Our framework offers distinct statistical signatures of the transition from homeostasis to malignancy. Increasing sensing bias (${\overline{z}}_Y$) flattens the homeostatic potential well. Experimentally, this appears as an increase in the variance (width) of the gene or transcriptional expression distribution in single-cell snapshot data. Interestingly, several works support the observation that cancer cell gene or RNA expressions broaden their distributions [51,52] or the entropy of the corresponding signaling networks increases [53]. Potentially, reasons for this distribution broadening in cancer are paired with a loss of mutual information between the environment and the phenotype as suggested by [54]. In the extreme case of constitutive activation (e.g., KRAS/EGFR mutations), signaling output becomes partially decoupled from ligand concentration. Finally, the onset of the effective potential flattening can be detected as ‘critical slowing down’an increase in the autocorrelation time of single-cell fluctuations prior to the malignant transition.

Beyond biological interpretation, our results suggest concrete ways to inform learning algorithms for cell dynamics, particularly neural stochastic differential equation frameworks such as scDiffEq [55]. In those models, drift and diffusion are represented by neural networks and trained from single-cell data using optimal-transport losses. Our theory provides a family of analytically tractable drift fields cubic forces derived from Bayesian adaptation and proliferation that can serve as inductive biases or regularization targets. Conversely, neural SDE models can be used to infer empirical drift and diffusion fields from high-dimensional data and then project them onto low-dimensional phenotypic coordinates, allowing the direct estimation of effective coefficients $(\alpha ,\beta ,\gamma )$ and of the inferred $\rho ,{\overline{z}}_Y,S_X,\mu \left(X\right)$ from data. Specifically, applying these tools to cross-sectional snapshot data should reveal a topological inversion of the inferred drift field: from a confining cubic function in healthy tissues ($\gamma <0$) to a convex, runaway profile in cancerous states ($\gamma >0$). In this way, our analytic framework and data-driven neural differential equation approaches become mutually constraining: theory guides model architecture and regularization, while learned dynamics provide empirical tests of the predicted landscape regimes. A similar endeavor, inspired by the ideas of adaptation and learning, is the development of geodesic learning [56].

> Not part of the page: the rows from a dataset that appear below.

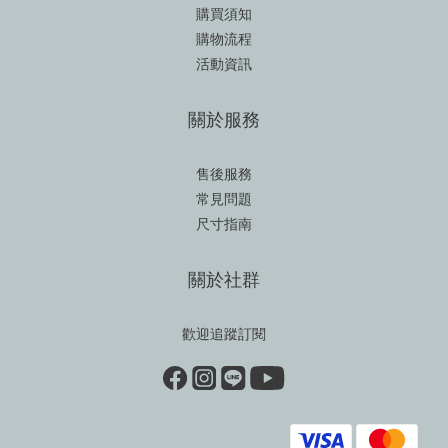
購買須知
購物流程
活動資訊
關於服務
售後服務
常見問題
尺寸指南
關於社群
歡迎追蹤訂閱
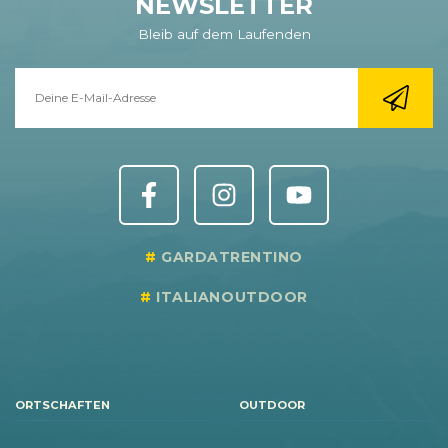
NEWSLETTER
Bleib auf dem Laufenden
GARDATRENTINO
ITALIANOUTDOOR
ORTSCHAFTEN
OUTDOOR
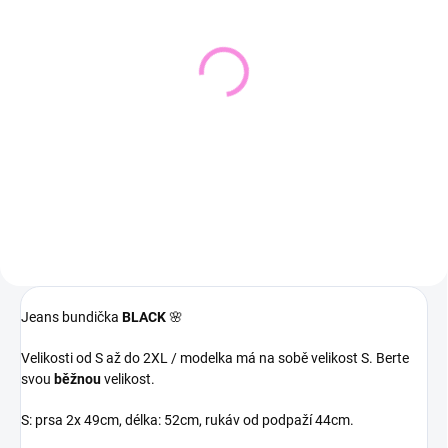
VYPRODÁNO
SKLADEM DO 2 DNŮ
(1 KS)
Pletený svetr KRUEL
Svetřík INPUT
543 Kč
448 Kč
449 Kč bez DPH
370 Kč bez DPH
Detail
Detail
Jeans bundička
BLACK
🌸
Velikosti od S až do 2XL / modelka má na sobě velikost S. Berte
svou
běžnou
velikost.
S: prsa 2x 49cm, délka: 52cm, rukáv od podpaží 44cm.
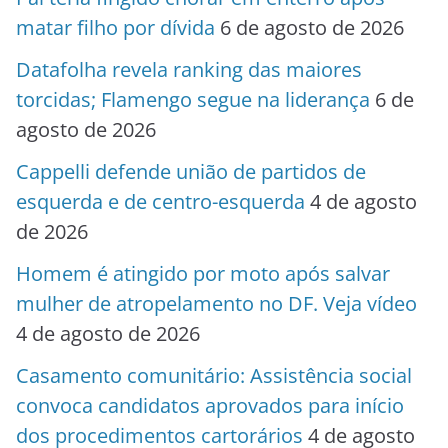
matar filho por dívida
6 de agosto de 2026
Datafolha revela ranking das maiores
torcidas; Flamengo segue na liderança
6 de
agosto de 2026
Cappelli defende união de partidos de
esquerda e de centro-esquerda
4 de agosto
de 2026
Homem é atingido por moto após salvar
mulher de atropelamento no DF. Veja vídeo
4 de agosto de 2026
Casamento comunitário: Assistência social
convoca candidatos aprovados para início
dos procedimentos cartorários
4 de agosto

Several limitations of the present framework point to important directions for future work. First, we assumed Gaussian statistics between intrinsic and extrinsic variables, which allowed us to identify correlation with mutual information in closed form and to derive a simple cubic force. Non-Gaussian or multimodal statistics would generate more rugged, hierarchical landscapes and may be essential to capture complex fate trees and oscillatory dynamics. Second, we restricted ourselves to one-dimensional phenotypic and environmental variables; real single-cell state spaces are high dimensional, and extending the theory to higher dimensions will be necessary to connect more directly to transcriptomic or epigenetic data and to exploit the full power of neural SDE learning frameworks. Third, we neglected explicit cell–cell interactions and spatial mechanics, which are known to feed back on phenotypes and may qualitatively alter the landscape at the tissue level. Additionally, we assumed a constant diffusion coefficient D. In highly heterogeneous tissues, physical noise is often state dependent ($D\left(X\right)$), which would introduce noise-induced drift terms that actively deform the landscape a phenomenon that warrants dedicated exploration. Finally, our therapeutic and algorithmic implications are conceptual: translating effective parameters such as $\rho$, ${\overline{z}}_Y$ or ${\mu }^{\prime \prime }$ into concrete molecular interventions or into practical regularization schemes for learning algorithms will require careful calibration against experimental data. Despite these limitations, the present work offers a compact, interpretable scaffold on which more detailed mechanistic models and data-driven neural differential equation approaches can be systematically built.